How can we expose cool kio_slaves to more users' eyes?
KDE needs to find ways to expose the many different KIO Slaves and their usefulness to more users' eyes. How about this:
- separate the protocol part from the host/path in the various addressing fields/location bars.
- turn the protocol part into an (editable) drop down list of available items.
This could be used in Konqui's location bar as well as in File Open dialogs of various applications. Here's a quick'n'dirty mockup:
I can already hear the objections (as I heard them when I tried to discuss the idea at aKademy with some people):
- "This makes it more difficult -- users are used to type 'http://' or 'ftp://'..."
- "How do I then 'copy'n'paste' a complete URL from the address field?"
- "This looks too different from what I am used."
I do not think KDE users would have much difficulty to adapt to a little change here. After all, they adpated to tabbed browsing quite easily too, despite all the objections of people claiming that "Multi Document Interfaces" (MDI) were deprecated and not well liked by users....
Copy'n'Paste?
I am sure some KDE hackers will very quickly come up with a way to copy the complete URL correctly from the address field, even if the protocol part came from a drop down list....
Looks too different?
OK -- make it configurable then. Find an easy way to switch it back to the "old", traditional look'n'feel. Best, if you could switch it on and off directly inside the new location bar widget.

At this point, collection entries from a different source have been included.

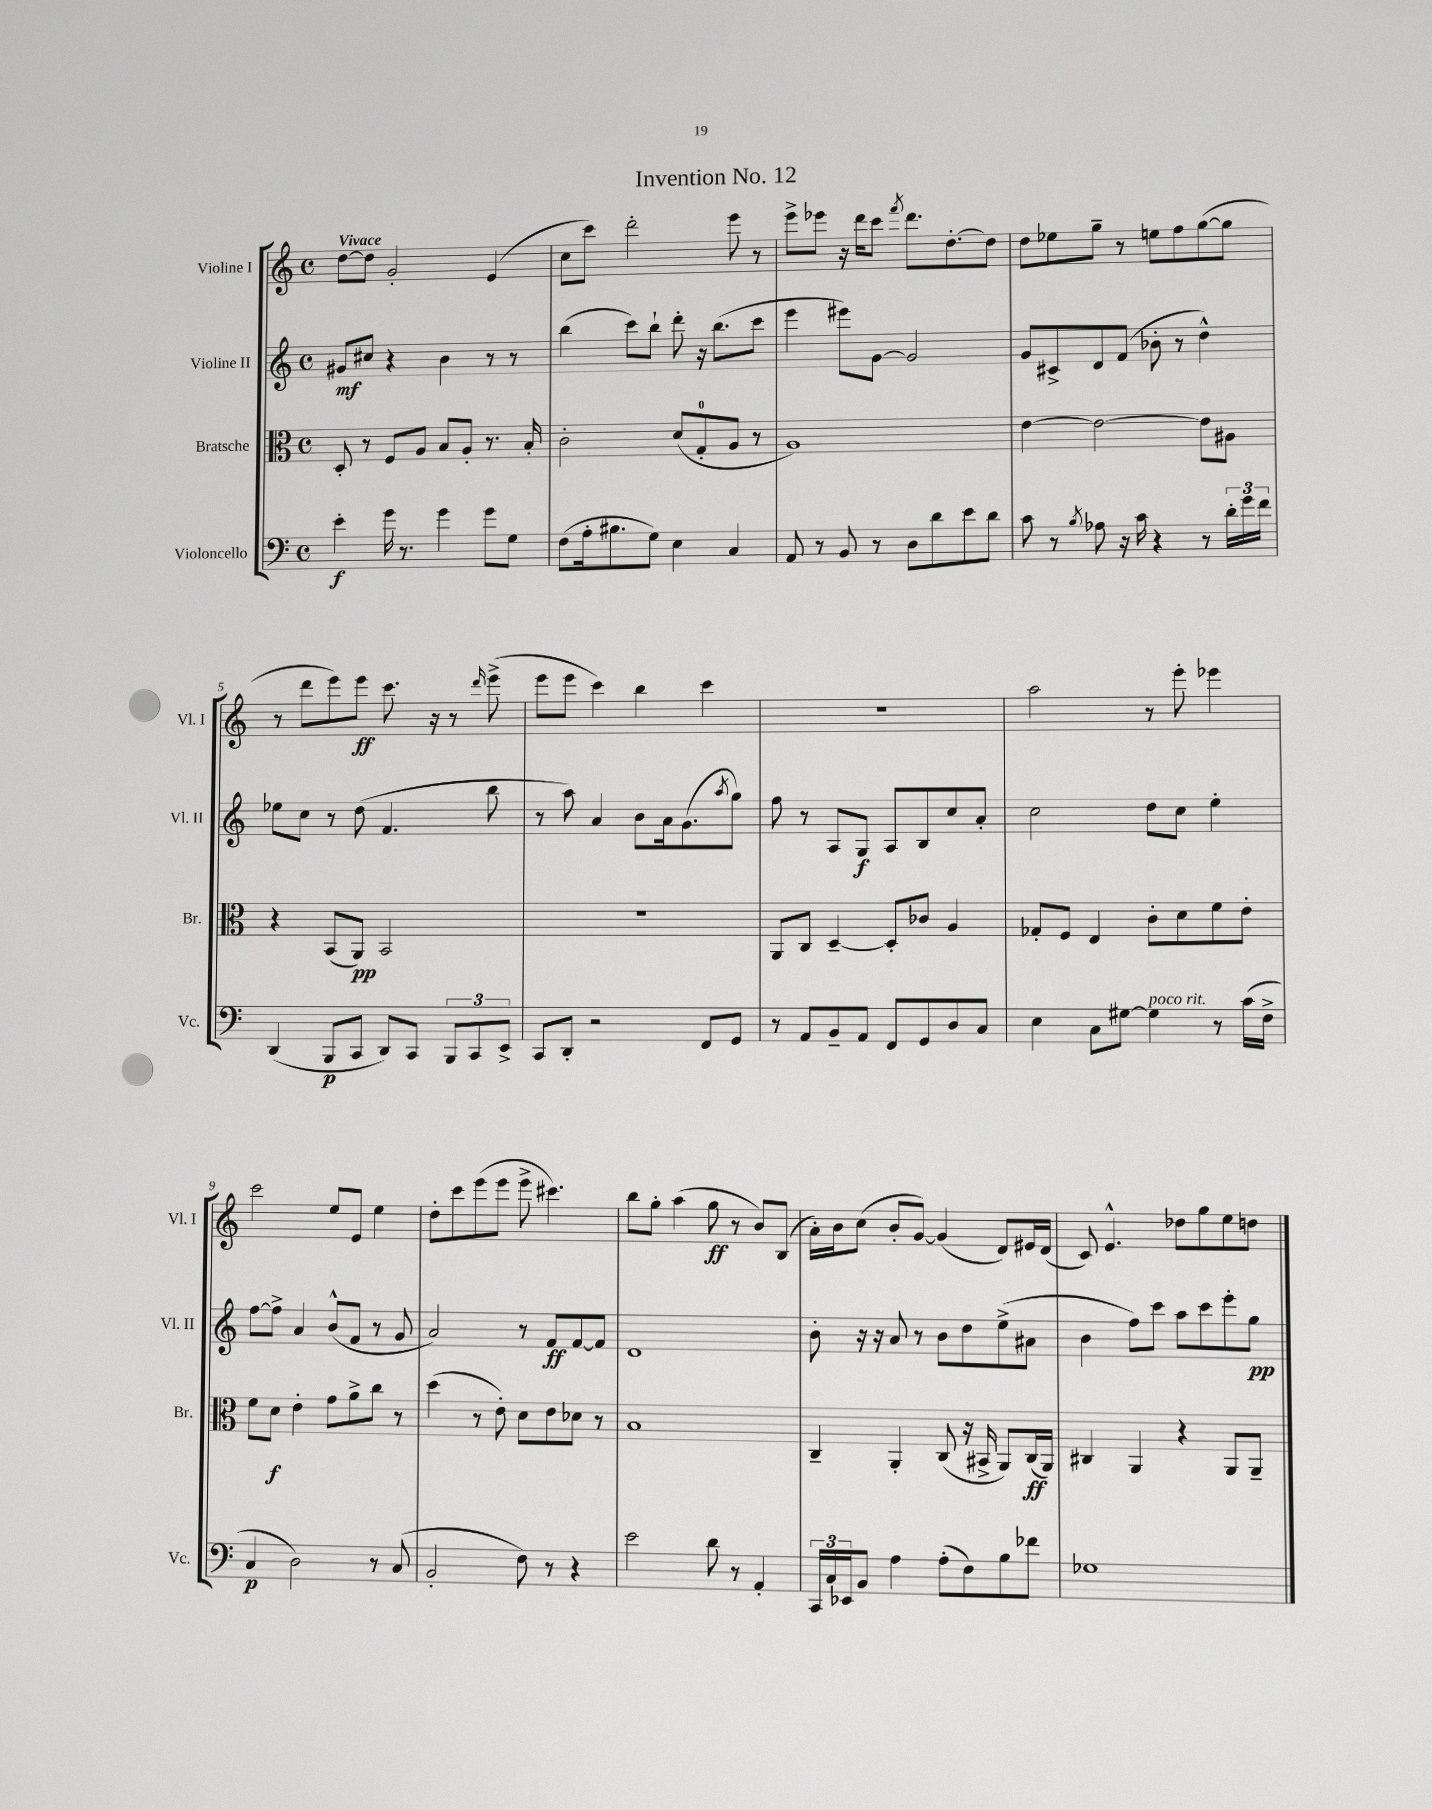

**kern	**kern	**kern	**kern
*staff4	*staff3	*staff2	*staff1
*clefF4	*clefC3	*clefG2	*clefG2
*k[]	*k[]	*k[]	*k[]
*M4/4	*M4/4	*M4/4	*M4/4
*met(c)	*met(c)	*met(c)	*met(c)
4e'	8D'	8g#	[8dd
.	8r	8cc#	8dd]
16g	8F	4r	2g'
8.r	.	.	.
.	8A	.	.
4g	8B	4b	.
.	8A'	.	.
8g	8.r	8r	(4e
8G	.	8r	.
.	16B'	.	.
=	=	=	=
(8F	2c'	(4bb	8cc
16A'	.	.	8ccc)
8.B#	.	.	.
.	.	8ccc)	2ddd'
8G)	.	8bb`	.
4E	(8d	8ddd'	.
.	8G'	16r	.
.	.	(8.bb	.
4C	8A	.	8eee
.	8r	8ccc	8r
=	=	=	=
8AA	1A)	4eee	8eee^
8r	.	.	8eee-
8BB	.	8eee#)	16r
.	.	.	16ddd
8r	.	[8g	8ccc
.	.	.	8qfff
8D	.	2g]	8.ddd
8d	.	.	.
.	.	.	[8.dd'
8e	.	.	.
8d	.	.	8dd]
=	=	=	=
8c	[4e	8g	8dd
8r	.	8c#^	8ee-
8qB	.	.	.
8A-	2e_	8d	8gg~
16r	.	(8f	8r
16c	.	.	.
4r	.	8b-'	8ee
.	.	8r	8ff
8r	8e]	4dd^^)	([8gg
24d'	8A#	.	8gg]
24g	.	.	.
24f	.	.	.
=	=	=	=
(4DD	4r	8ee-	8r
.	.	8cc	8ddd
8BBB	(8BB	8r	8eee)
8CC	8AA)	(8dd	8eee
8DD)	2BB	4.f	8.ccc
8CC	.	.	.
.	.	.	16r
12BBB	.	.	8r
12CC	.	.	.
.	.	.	16qqddd
.	.	8bb	(8eee^
12EE^	.	.	.
=	=	=	=
8CC	1r	8r	8eee
8DD'	.	8aa)	8eee
2r	.	4a	4ccc)
.	.	8b	4bb
.	.	16a	.
.	.	(8.g	.
8FF	.	.	4ccc
.	.	8qaa	.
8GG	.	8gg)	.
=	=	=	=
8r	8AA	8ff	1r
8AA	8C	8r	.
8BB~	[4D~	8A	.
8AA	.	8G	.
8FF	8D']	8A	.
8GG	8c-	8B	.
8D	4A	8cc	.
8C	.	8a'	.
=	=	=	=
4E	8G-'	2cc	2aa
.	8F	.	.
8C	4E	.	.
[8G#	.	.	.
4G#]	8c'	8dd	8r
.	8d	8cc	8eee'
8r	8f	4ee'	4eee-
(16c	8e'	.	.
16F^	.	.	.
=	=	=	=
4C	8f	[8ff	2ccc
.	8d	8ff^]	.
2D)	4e'	4a	.
.	8g	(8b^^	8ee
.	8a^	8f	8e
8r	8cc	8r	4ee
(8C	8r	8g	.
=	=	=	=
2BB'	(4dd	2a)	8dd'
.	.	.	8ccc
.	8r	.	(8eee
.	8e')	.	8eee
8F)	8d	8r	8eee^
8r	8e	8f	4.ccc#)
4r	8d-	[8f	.
.	8r	8f]	.
=	=	=	=
2e	1B	1d	8bb
.	.	.	8gg'
.	.	.	(4aa
8d	.	.	8gg
8r	.	.	8r
4AA'	.	.	8b)
.	.	.	(8B
=	=	=	=
24CC	4C~	8b'	16a')
24C	.	.	.
.	.	.	16b
24EE-	.	.	.
8BB	.	16r	(8cc
.	.	16r	.
4A	4AA'	8a	8b'
.	.	8r	[8g)
(8A'	(8C	8b	(4g]
8F)	16r	8dd	.
.	16BB#^	.	.
8B	8AA)	(8ee^	8d)
8f-	(16C	8a#	16e#
.	16AA)	.	(16d
=	=	=	=
1G-	4C#	4b	8c)
.	.	.	4.e^^
.	4AA	8ff)	.
.	.	8ccc	.
.	4r	8aa	8dd-
.	.	8ccc	8gg
.	8AA	8eee'	8ee
.	8AA~	8gg	8dd
==	==	==	==
*-	*-	*-	*-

I recently saw Eric Laffoon supporting a similar idea in a discussion on the Dot. So maybe the suggestion finds a few more supporters, and even someone who can implement it.

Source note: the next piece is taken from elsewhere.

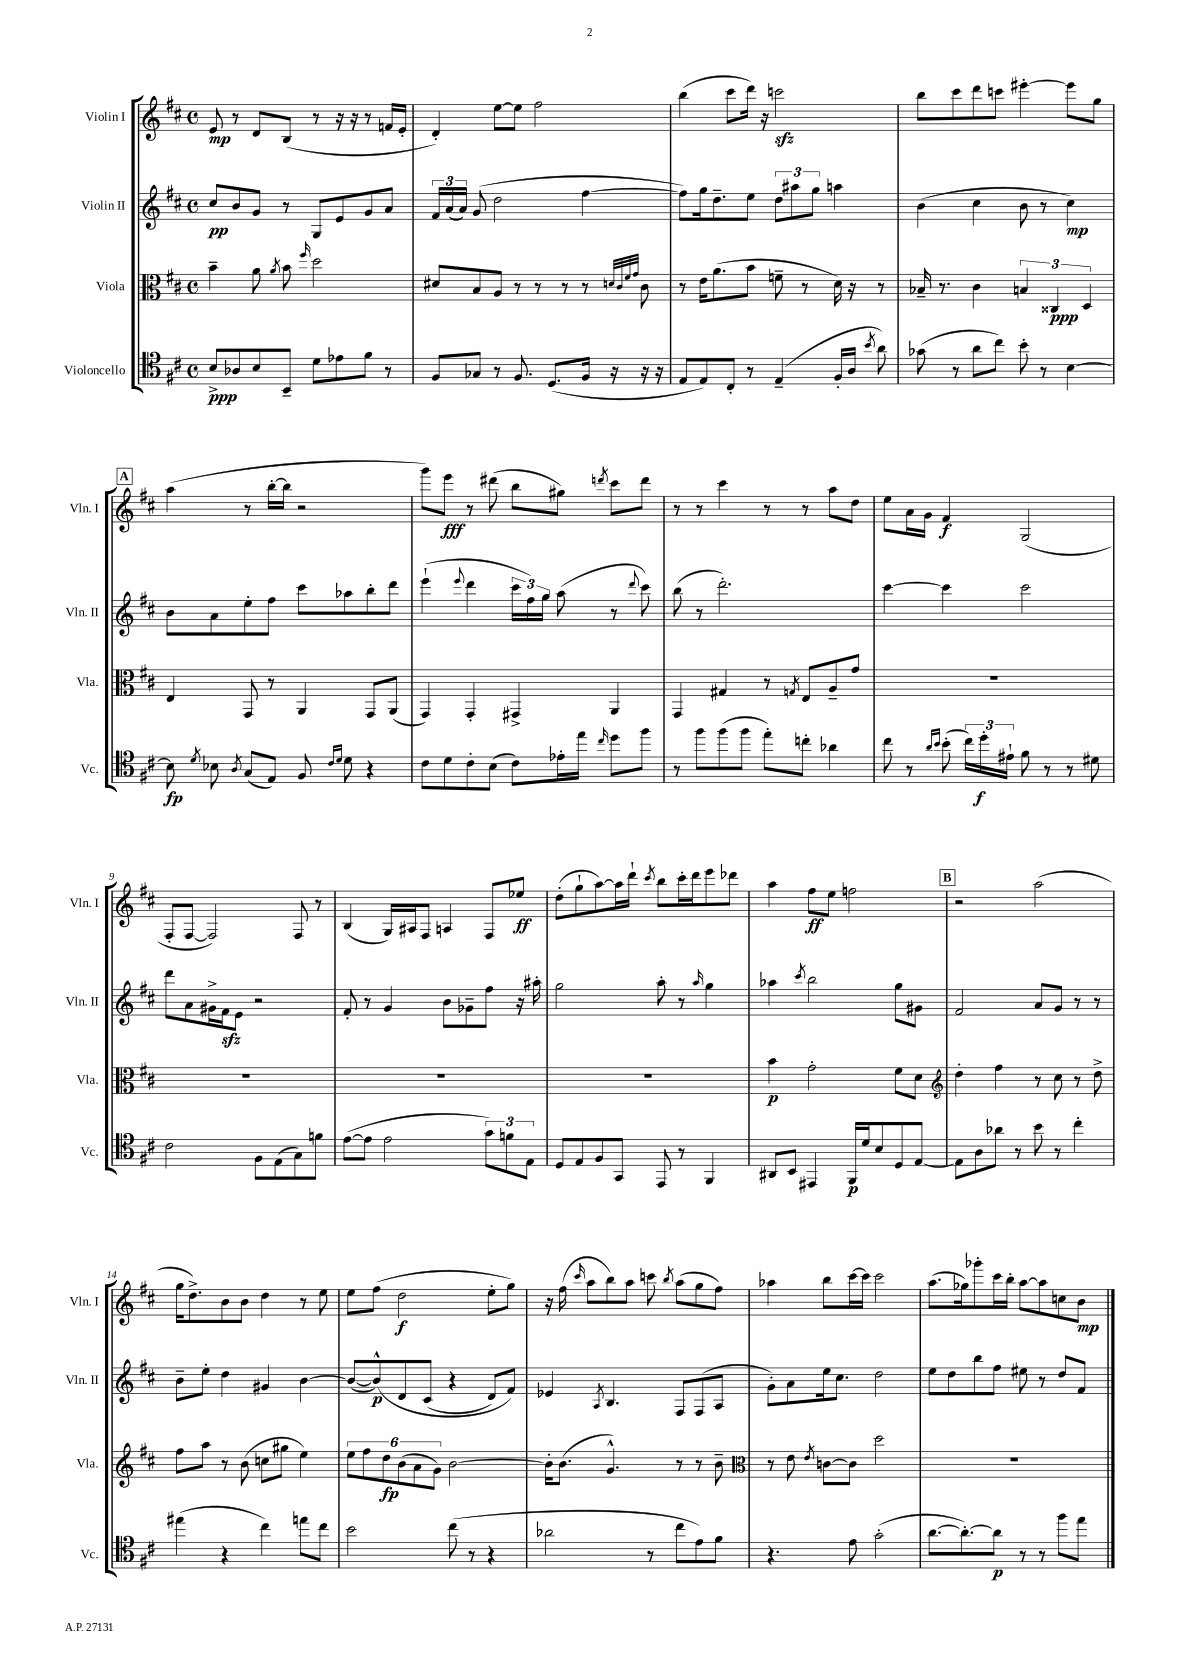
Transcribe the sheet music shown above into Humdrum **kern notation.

It would for sure expose our KIO Slaves to much more users. Users using them strengthen KDE and Linux in many ways, turning them into much more confident ambassadors for our platform. Many of our KIO Slaves with their respective protocol handlers such as 'fish://', 'webdav://', 'vnc://', 'print:/', 'locate:/', 'info:/',
'man:/', 'fonts:/', 'camera:/', 'audiocd:/', 'settings:/' or 'trash:/' are still very much underrated und rarely used. Not because they are un-usable -- but because their existence and power is too little known. Anything that increases their visibility Is Good (TM).